The companies closing the adoption value gap in 2026 and 2027 won’t do it by adopting better tools, they’ll do it by fixing the foundations those tools depend on.

Measure outcomes, not adoption. I’ve said this in every post and I’ll say it again. Count what changed for the business, not how many people have licences. If you can’t point to a specific workflow that measurably improved (fewer incidents, faster time to customer value, reduced support burden) your adoption programme isn’t working yet. PRs merged and lines of code generated are vanity metrics. Track SLO adherence, error budget burn, change failure rate, time to recovery, and customer impact.

Fix the data before you scale the models. I know this isn’t exciting. Nobody wants to hear “clean up your data” when they could be deploying agents. But every team I’ve seen succeed started here. Every team I’ve seen fail skipped it. AI amplifies what’s in your data as much as what’s in your team.

Get governance in place now. Not when you scale and especially not when the regulator asks. Do it now. Define which data can go into which provider, which models can be used, who owns AI assisted decisions, and what your review process looks like for AI generated code. The Engineering 2028 survey shows 74% of leaders favour organisation wide governance frameworks, with team leads handling the judgement calls within those guardrails. That hybrid model matches what I’ve seen work: clear organisational boundaries with enough team level autonomy to move fast.

Update your security posture. Your SAST tools and your security training need to account for the volume and nature of AI generated code. If your security practices are the same as they were two years ago, they’re not enough.

Invest in observability like your career depends on it. Because it might. When AI generated code breaks in Prod and nobody on the team wrote it, your traces and your alerts are the only thing standing between you and a very long night.
As I covered in Part 1, the real validation happens after deployment: canary releases, SLO alignment, and instrumentation that closes the feedback loop between what shipped and what’s actually happening. Don’t think your three pillars are enough and if all you have is logs then invest (use a skill in your AI flow) in observability with wide events.

Lead from the front.

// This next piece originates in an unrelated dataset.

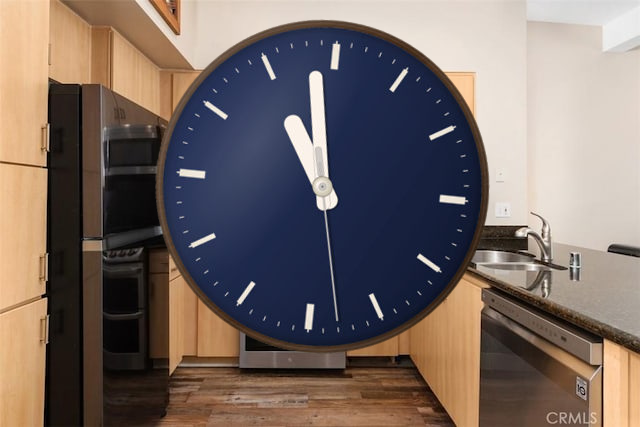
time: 10:58:28
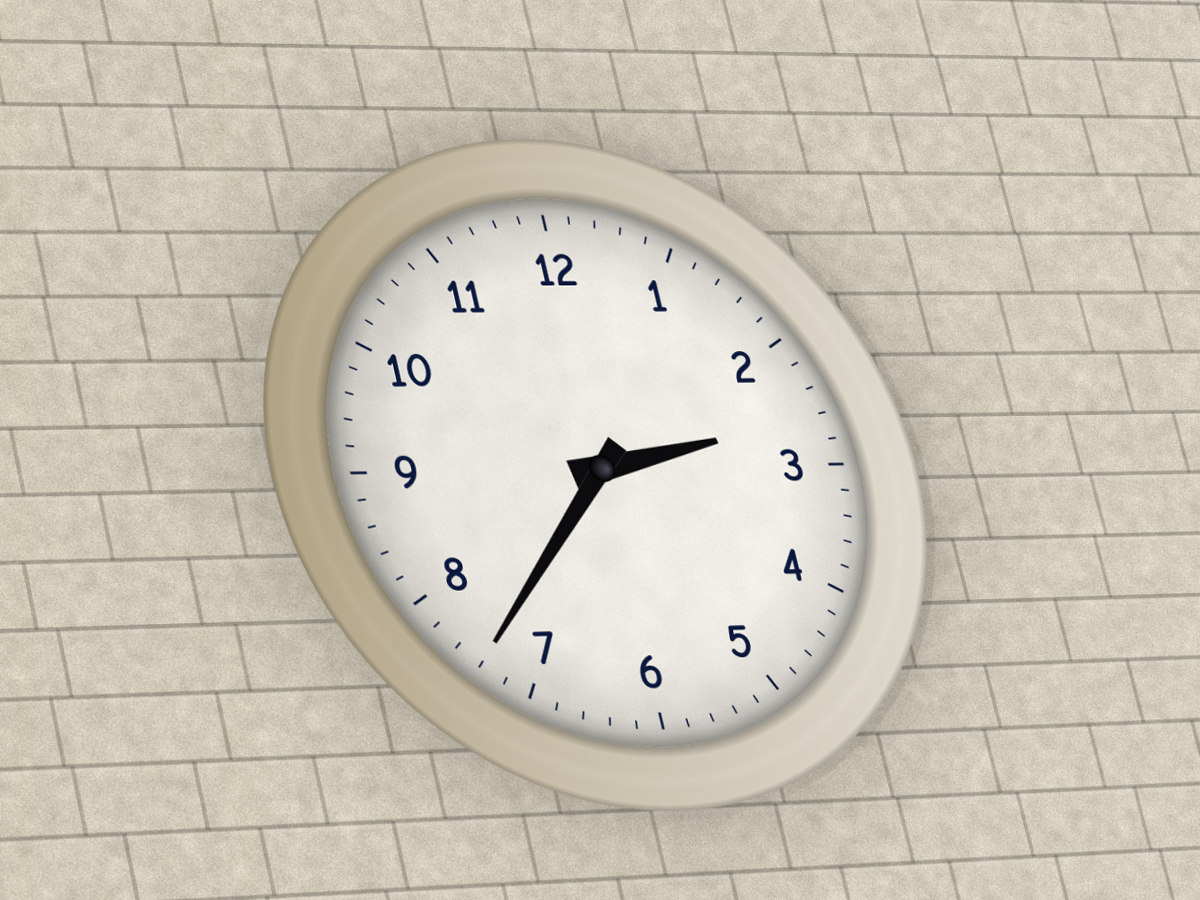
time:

Mandating tool access and championing adoption are completely different things. When leaders actively model AI use, the whole organisation’s attitude shifts. When they just approve budgets and read adoption dashboards, teams treat AI as another checkbox. AI is not just for code, it applies to your entire business.

The companies that built strong engineering foundations before the AI wave are compounding their advantages.
The companies that didn’t are compounding a different kind of debt.
The bubble is real and so is the underlying value. “The existence of froth doesn’t disprove the existence of value.”
The question is whether your organisation is set up to capture that value or just contribute to the froth.

The gap between those two groups is widening. Every quarter of inaction makes it harder to close.

I’m still working through a lot of this. If you’re navigating the gap between AI adoption and actual value, or if you’ve found something that moved the needle for your teams, I’d like to hear what’s working and what isn’t.